▸ **EXERCISE GOAL**: Give every entry again, exactly as it stands.

[Items from a data source]
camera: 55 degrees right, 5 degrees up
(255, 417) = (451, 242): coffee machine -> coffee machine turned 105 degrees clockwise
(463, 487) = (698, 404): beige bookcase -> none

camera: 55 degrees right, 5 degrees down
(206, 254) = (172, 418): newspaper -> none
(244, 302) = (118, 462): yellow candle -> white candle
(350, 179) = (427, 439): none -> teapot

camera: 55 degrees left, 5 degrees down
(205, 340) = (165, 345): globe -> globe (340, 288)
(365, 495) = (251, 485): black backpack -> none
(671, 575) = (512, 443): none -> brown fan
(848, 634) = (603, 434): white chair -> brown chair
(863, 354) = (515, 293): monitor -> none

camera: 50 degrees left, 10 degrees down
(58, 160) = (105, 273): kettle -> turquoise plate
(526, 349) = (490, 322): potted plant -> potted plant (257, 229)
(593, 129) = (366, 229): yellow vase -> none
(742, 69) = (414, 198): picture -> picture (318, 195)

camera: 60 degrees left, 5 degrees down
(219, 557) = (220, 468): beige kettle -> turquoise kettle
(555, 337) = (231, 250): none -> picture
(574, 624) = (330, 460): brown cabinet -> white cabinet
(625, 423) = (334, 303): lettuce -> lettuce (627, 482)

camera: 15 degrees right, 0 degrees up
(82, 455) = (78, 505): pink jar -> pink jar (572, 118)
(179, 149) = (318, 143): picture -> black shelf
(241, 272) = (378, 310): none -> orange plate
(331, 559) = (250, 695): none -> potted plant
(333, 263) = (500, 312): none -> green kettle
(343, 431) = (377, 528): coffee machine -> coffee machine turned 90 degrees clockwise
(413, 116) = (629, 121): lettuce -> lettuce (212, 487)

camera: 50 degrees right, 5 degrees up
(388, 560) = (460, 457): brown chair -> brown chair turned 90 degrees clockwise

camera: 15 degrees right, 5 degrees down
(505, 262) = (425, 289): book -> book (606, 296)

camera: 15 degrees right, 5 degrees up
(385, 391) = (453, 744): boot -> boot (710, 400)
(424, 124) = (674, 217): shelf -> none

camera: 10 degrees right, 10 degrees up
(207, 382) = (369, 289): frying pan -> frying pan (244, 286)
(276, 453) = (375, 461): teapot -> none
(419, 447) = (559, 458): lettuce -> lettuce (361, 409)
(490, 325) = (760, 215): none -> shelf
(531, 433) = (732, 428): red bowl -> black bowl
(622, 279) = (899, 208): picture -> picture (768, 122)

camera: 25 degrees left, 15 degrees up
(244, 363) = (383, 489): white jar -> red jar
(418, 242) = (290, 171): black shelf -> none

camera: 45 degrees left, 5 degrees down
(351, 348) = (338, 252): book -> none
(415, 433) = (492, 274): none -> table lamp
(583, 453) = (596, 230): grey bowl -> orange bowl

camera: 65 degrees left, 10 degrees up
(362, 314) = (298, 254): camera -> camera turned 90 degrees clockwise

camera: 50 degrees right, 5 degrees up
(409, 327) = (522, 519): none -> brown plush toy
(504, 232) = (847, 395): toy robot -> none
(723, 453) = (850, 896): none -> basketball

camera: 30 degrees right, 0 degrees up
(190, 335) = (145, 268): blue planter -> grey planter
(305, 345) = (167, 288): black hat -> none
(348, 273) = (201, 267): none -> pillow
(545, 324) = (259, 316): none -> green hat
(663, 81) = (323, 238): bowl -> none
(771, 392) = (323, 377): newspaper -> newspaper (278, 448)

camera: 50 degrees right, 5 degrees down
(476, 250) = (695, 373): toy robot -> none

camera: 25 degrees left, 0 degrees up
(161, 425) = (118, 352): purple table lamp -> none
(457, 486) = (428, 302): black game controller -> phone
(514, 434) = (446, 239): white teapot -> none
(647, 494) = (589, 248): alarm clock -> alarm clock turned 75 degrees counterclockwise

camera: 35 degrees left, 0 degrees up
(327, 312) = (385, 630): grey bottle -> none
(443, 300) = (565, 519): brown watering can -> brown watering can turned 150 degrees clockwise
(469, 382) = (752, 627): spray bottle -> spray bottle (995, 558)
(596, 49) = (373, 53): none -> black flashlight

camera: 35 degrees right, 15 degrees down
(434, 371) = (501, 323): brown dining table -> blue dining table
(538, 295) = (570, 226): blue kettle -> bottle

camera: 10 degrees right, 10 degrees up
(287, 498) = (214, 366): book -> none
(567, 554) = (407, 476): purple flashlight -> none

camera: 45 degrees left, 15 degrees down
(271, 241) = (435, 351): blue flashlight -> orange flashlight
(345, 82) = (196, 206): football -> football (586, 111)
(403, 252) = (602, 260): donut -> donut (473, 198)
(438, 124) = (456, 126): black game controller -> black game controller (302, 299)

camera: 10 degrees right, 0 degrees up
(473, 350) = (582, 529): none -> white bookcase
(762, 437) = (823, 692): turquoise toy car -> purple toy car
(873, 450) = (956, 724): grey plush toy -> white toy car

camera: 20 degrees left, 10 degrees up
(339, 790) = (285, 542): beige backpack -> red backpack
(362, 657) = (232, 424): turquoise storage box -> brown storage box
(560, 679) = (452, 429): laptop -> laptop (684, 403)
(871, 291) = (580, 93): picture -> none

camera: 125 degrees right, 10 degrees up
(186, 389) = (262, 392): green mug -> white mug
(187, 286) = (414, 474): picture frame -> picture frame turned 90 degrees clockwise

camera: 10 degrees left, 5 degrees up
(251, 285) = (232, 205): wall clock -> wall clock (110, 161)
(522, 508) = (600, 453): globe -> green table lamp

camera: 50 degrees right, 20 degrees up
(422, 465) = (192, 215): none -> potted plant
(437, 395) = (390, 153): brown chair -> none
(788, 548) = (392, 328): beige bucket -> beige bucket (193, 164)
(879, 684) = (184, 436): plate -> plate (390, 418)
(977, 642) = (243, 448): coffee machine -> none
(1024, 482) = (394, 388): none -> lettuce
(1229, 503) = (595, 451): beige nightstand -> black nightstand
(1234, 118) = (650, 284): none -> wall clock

▸ **OUTPUT OF THE EXERCISE**:
camera: 55 degrees right, 5 degrees up
(255, 417) = (451, 242): coffee machine -> coffee machine turned 105 degrees clockwise
(463, 487) = (698, 404): beige bookcase -> none

camera: 55 degrees right, 5 degrees down
(206, 254) = (172, 418): newspaper -> none
(244, 302) = (118, 462): yellow candle -> white candle
(350, 179) = (427, 439): none -> teapot

camera: 55 degrees left, 5 degrees down
(205, 340) = (165, 345): globe -> globe (340, 288)
(365, 495) = (251, 485): black backpack -> none
(671, 575) = (512, 443): none -> brown fan
(848, 634) = (603, 434): white chair -> brown chair
(863, 354) = (515, 293): monitor -> none

camera: 50 degrees left, 10 degrees down
(58, 160) = (105, 273): kettle -> turquoise plate
(526, 349) = (490, 322): potted plant -> potted plant (257, 229)
(593, 129) = (366, 229): yellow vase -> none
(742, 69) = (414, 198): picture -> picture (318, 195)

camera: 60 degrees left, 5 degrees down
(219, 557) = (220, 468): beige kettle -> turquoise kettle
(555, 337) = (231, 250): none -> picture
(574, 624) = (330, 460): brown cabinet -> white cabinet
(625, 423) = (334, 303): lettuce -> lettuce (627, 482)

camera: 15 degrees right, 0 degrees up
(82, 455) = (78, 505): pink jar -> pink jar (572, 118)
(179, 149) = (318, 143): picture -> black shelf
(241, 272) = (378, 310): none -> orange plate
(331, 559) = (250, 695): none -> potted plant
(333, 263) = (500, 312): none -> green kettle
(343, 431) = (377, 528): coffee machine -> coffee machine turned 90 degrees clockwise
(413, 116) = (629, 121): lettuce -> lettuce (212, 487)

camera: 50 degrees right, 5 degrees up
(388, 560) = (460, 457): brown chair -> brown chair turned 90 degrees clockwise

camera: 15 degrees right, 5 degrees down
(505, 262) = (425, 289): book -> book (606, 296)

camera: 15 degrees right, 5 degrees up
(385, 391) = (453, 744): boot -> boot (710, 400)
(424, 124) = (674, 217): shelf -> none

camera: 10 degrees right, 10 degrees up
(207, 382) = (369, 289): frying pan -> frying pan (244, 286)
(276, 453) = (375, 461): teapot -> none
(419, 447) = (559, 458): lettuce -> lettuce (361, 409)
(490, 325) = (760, 215): none -> shelf
(531, 433) = (732, 428): red bowl -> black bowl
(622, 279) = (899, 208): picture -> picture (768, 122)

camera: 25 degrees left, 15 degrees up
(244, 363) = (383, 489): white jar -> red jar
(418, 242) = (290, 171): black shelf -> none

camera: 45 degrees left, 5 degrees down
(351, 348) = (338, 252): book -> none
(415, 433) = (492, 274): none -> table lamp
(583, 453) = (596, 230): grey bowl -> orange bowl

camera: 65 degrees left, 10 degrees up
(362, 314) = (298, 254): camera -> camera turned 90 degrees clockwise

camera: 50 degrees right, 5 degrees up
(409, 327) = (522, 519): none -> brown plush toy
(504, 232) = (847, 395): toy robot -> none
(723, 453) = (850, 896): none -> basketball

camera: 30 degrees right, 0 degrees up
(190, 335) = (145, 268): blue planter -> grey planter
(305, 345) = (167, 288): black hat -> none
(348, 273) = (201, 267): none -> pillow
(545, 324) = (259, 316): none -> green hat
(663, 81) = (323, 238): bowl -> none
(771, 392) = (323, 377): newspaper -> newspaper (278, 448)

camera: 50 degrees right, 5 degrees down
(476, 250) = (695, 373): toy robot -> none

camera: 25 degrees left, 0 degrees up
(161, 425) = (118, 352): purple table lamp -> none
(457, 486) = (428, 302): black game controller -> phone
(514, 434) = (446, 239): white teapot -> none
(647, 494) = (589, 248): alarm clock -> alarm clock turned 75 degrees counterclockwise

camera: 35 degrees left, 0 degrees up
(327, 312) = (385, 630): grey bottle -> none
(443, 300) = (565, 519): brown watering can -> brown watering can turned 150 degrees clockwise
(469, 382) = (752, 627): spray bottle -> spray bottle (995, 558)
(596, 49) = (373, 53): none -> black flashlight

camera: 35 degrees right, 15 degrees down
(434, 371) = (501, 323): brown dining table -> blue dining table
(538, 295) = (570, 226): blue kettle -> bottle

camera: 10 degrees right, 10 degrees up
(287, 498) = (214, 366): book -> none
(567, 554) = (407, 476): purple flashlight -> none

camera: 45 degrees left, 15 degrees down
(271, 241) = (435, 351): blue flashlight -> orange flashlight
(345, 82) = (196, 206): football -> football (586, 111)
(403, 252) = (602, 260): donut -> donut (473, 198)
(438, 124) = (456, 126): black game controller -> black game controller (302, 299)

camera: 10 degrees right, 0 degrees up
(473, 350) = (582, 529): none -> white bookcase
(762, 437) = (823, 692): turquoise toy car -> purple toy car
(873, 450) = (956, 724): grey plush toy -> white toy car

camera: 20 degrees left, 10 degrees up
(339, 790) = (285, 542): beige backpack -> red backpack
(362, 657) = (232, 424): turquoise storage box -> brown storage box
(560, 679) = (452, 429): laptop -> laptop (684, 403)
(871, 291) = (580, 93): picture -> none

camera: 125 degrees right, 10 degrees up
(186, 389) = (262, 392): green mug -> white mug
(187, 286) = (414, 474): picture frame -> picture frame turned 90 degrees clockwise

camera: 10 degrees left, 5 degrees up
(251, 285) = (232, 205): wall clock -> wall clock (110, 161)
(522, 508) = (600, 453): globe -> green table lamp

camera: 50 degrees right, 20 degrees up
(422, 465) = (192, 215): none -> potted plant
(437, 395) = (390, 153): brown chair -> none
(788, 548) = (392, 328): beige bucket -> beige bucket (193, 164)
(879, 684) = (184, 436): plate -> plate (390, 418)
(977, 642) = (243, 448): coffee machine -> none
(1024, 482) = (394, 388): none -> lettuce
(1229, 503) = (595, 451): beige nightstand -> black nightstand
(1234, 118) = (650, 284): none -> wall clock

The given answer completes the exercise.